■ Task objective: Reproduce each of the entries below verbatim, omitting the pictures.

■ Data extract:

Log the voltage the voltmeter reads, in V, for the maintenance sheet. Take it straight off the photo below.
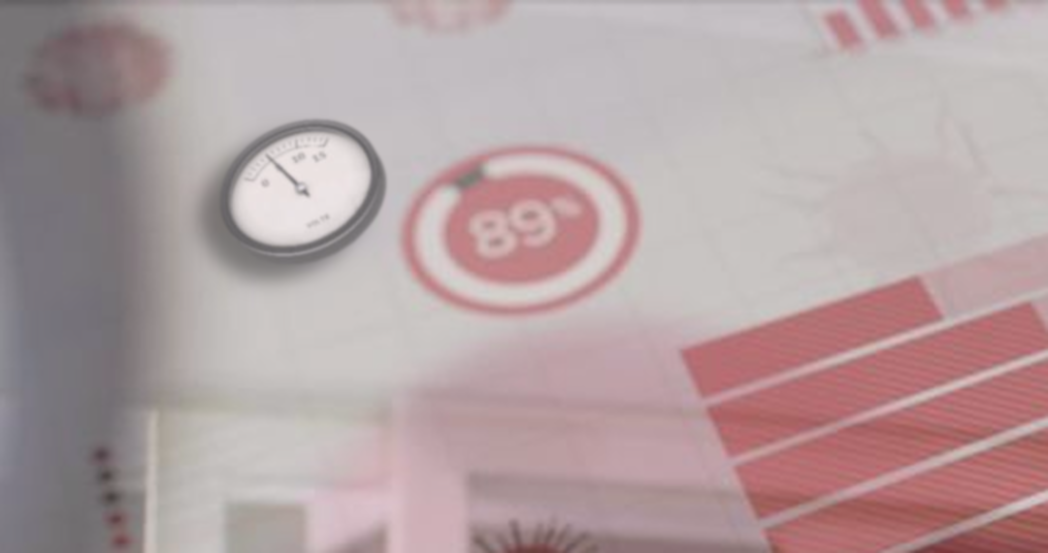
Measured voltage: 5 V
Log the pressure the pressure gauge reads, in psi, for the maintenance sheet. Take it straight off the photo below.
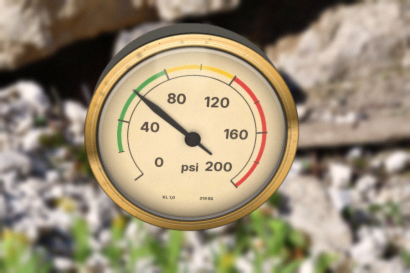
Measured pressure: 60 psi
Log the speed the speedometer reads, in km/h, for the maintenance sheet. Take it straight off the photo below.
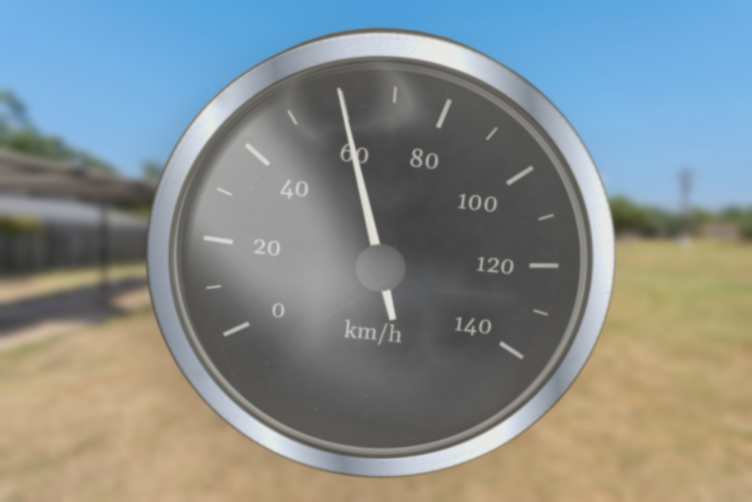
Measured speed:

■ Response to this exercise:
Log the voltage the voltmeter reads, in V, for the maintenance sheet. Take it straight off the photo below.
Measured voltage: 5 V
Log the pressure the pressure gauge reads, in psi, for the maintenance sheet. Take it straight off the photo below.
Measured pressure: 60 psi
Log the speed the speedometer reads, in km/h, for the maintenance sheet. Take it straight off the photo below.
Measured speed:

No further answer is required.